* Your assignment *
Every line below that contains "Renner" is to be copied.

* Data *
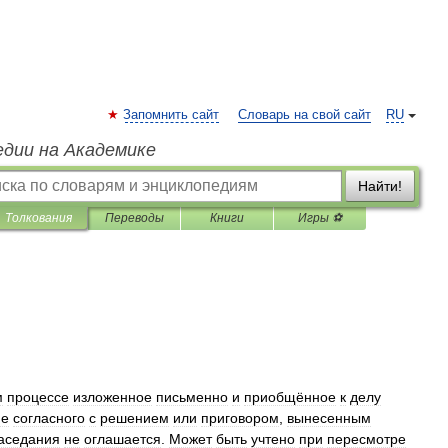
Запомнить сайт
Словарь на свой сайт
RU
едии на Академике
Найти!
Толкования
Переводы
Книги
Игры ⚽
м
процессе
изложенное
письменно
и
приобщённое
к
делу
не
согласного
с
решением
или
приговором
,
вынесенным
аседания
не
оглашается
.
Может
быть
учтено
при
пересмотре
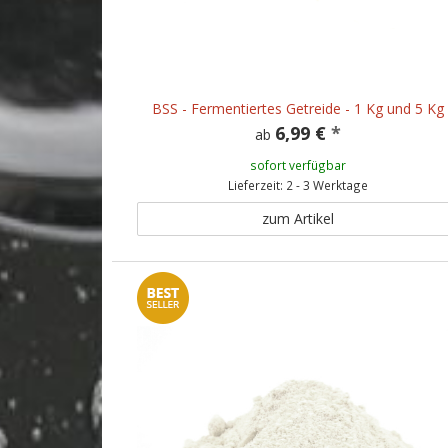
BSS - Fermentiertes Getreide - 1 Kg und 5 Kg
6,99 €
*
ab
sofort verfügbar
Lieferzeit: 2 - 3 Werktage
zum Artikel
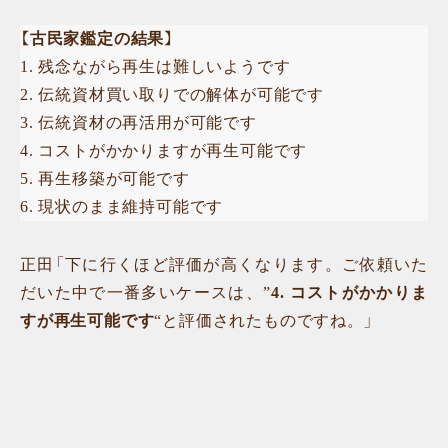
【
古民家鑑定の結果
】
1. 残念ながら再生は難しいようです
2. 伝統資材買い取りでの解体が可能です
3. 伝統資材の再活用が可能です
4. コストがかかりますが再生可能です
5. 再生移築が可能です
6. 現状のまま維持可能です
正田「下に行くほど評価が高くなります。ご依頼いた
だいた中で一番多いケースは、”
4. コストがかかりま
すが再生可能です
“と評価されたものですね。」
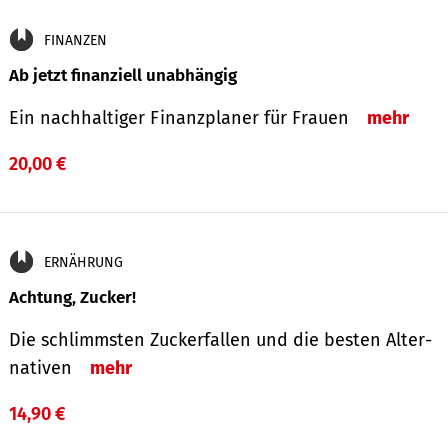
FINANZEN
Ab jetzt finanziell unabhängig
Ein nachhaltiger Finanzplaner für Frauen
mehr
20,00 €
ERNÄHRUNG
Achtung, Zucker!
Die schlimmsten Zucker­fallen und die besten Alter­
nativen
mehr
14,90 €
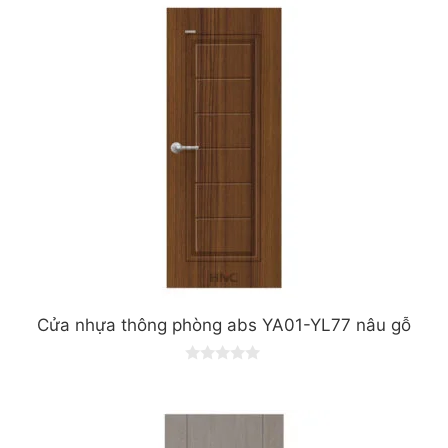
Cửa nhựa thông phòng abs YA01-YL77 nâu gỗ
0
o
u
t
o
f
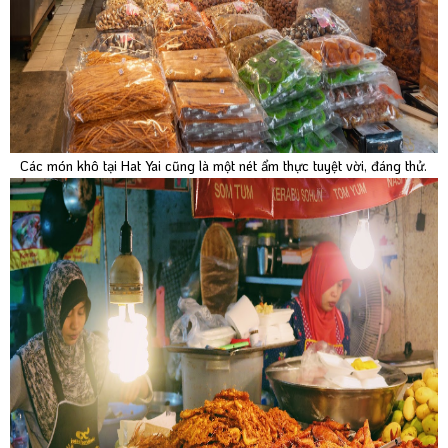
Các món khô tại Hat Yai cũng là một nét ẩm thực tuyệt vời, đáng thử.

==

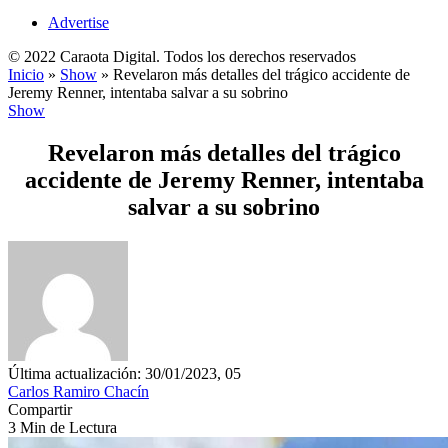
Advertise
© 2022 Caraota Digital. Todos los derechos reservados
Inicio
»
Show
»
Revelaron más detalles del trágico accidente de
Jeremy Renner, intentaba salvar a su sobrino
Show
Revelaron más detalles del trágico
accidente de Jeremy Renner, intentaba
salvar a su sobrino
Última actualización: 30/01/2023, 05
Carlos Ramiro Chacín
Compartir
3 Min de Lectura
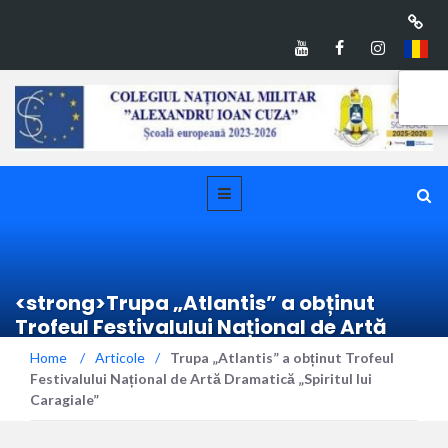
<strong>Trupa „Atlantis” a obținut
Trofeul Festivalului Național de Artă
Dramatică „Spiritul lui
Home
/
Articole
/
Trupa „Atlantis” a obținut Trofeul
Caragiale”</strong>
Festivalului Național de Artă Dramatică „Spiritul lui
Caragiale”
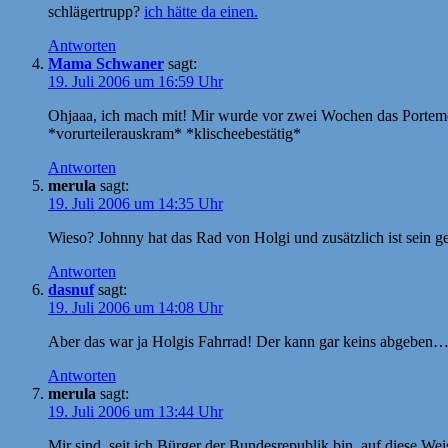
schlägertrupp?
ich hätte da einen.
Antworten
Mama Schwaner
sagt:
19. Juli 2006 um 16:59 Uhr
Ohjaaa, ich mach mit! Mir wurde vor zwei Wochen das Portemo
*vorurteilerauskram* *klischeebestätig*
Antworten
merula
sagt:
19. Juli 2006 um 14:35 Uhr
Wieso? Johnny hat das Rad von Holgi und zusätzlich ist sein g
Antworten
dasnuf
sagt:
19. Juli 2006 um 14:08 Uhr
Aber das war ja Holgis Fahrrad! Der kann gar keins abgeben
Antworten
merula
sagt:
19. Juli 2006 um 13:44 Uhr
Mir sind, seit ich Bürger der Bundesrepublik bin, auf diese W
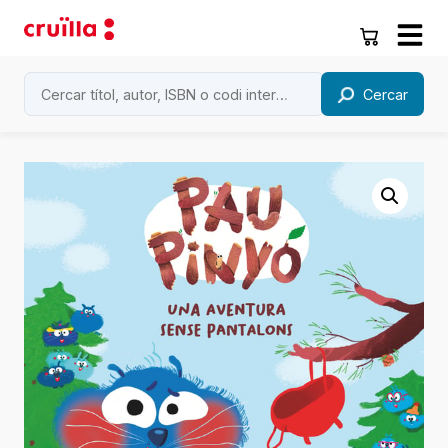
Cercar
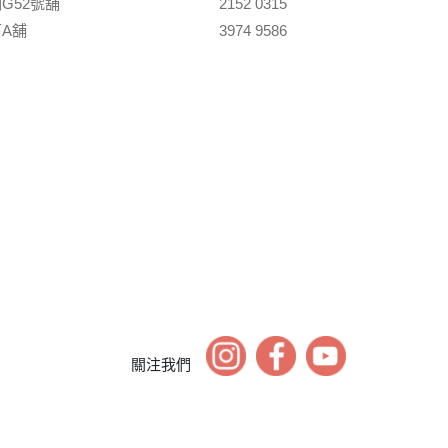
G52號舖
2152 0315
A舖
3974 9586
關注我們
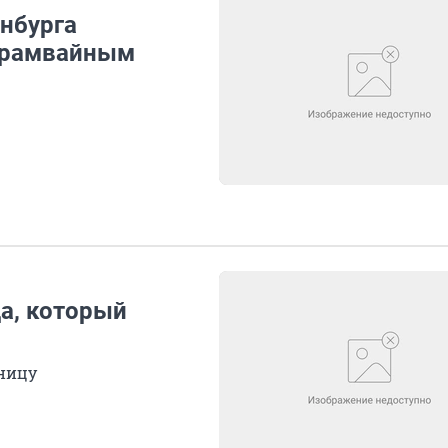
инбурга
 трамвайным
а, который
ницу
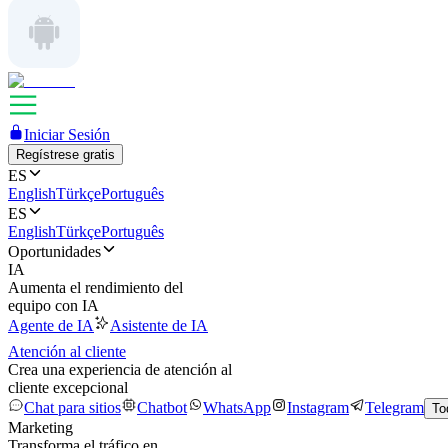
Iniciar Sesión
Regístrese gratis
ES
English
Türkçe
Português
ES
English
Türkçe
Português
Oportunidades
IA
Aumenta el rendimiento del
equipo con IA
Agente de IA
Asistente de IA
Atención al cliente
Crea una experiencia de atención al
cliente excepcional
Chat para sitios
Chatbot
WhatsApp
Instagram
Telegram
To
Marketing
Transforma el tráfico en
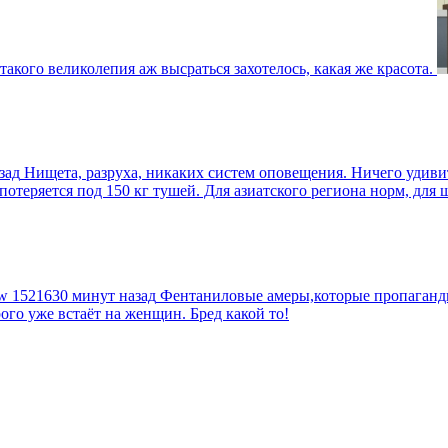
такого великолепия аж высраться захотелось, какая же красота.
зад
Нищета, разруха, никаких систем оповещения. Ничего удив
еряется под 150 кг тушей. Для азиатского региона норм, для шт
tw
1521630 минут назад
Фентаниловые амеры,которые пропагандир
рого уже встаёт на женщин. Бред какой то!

* Your solution *
Jeremy Renner, intentaba salvar a su sobrino
accidente de Jeremy Renner, intentaba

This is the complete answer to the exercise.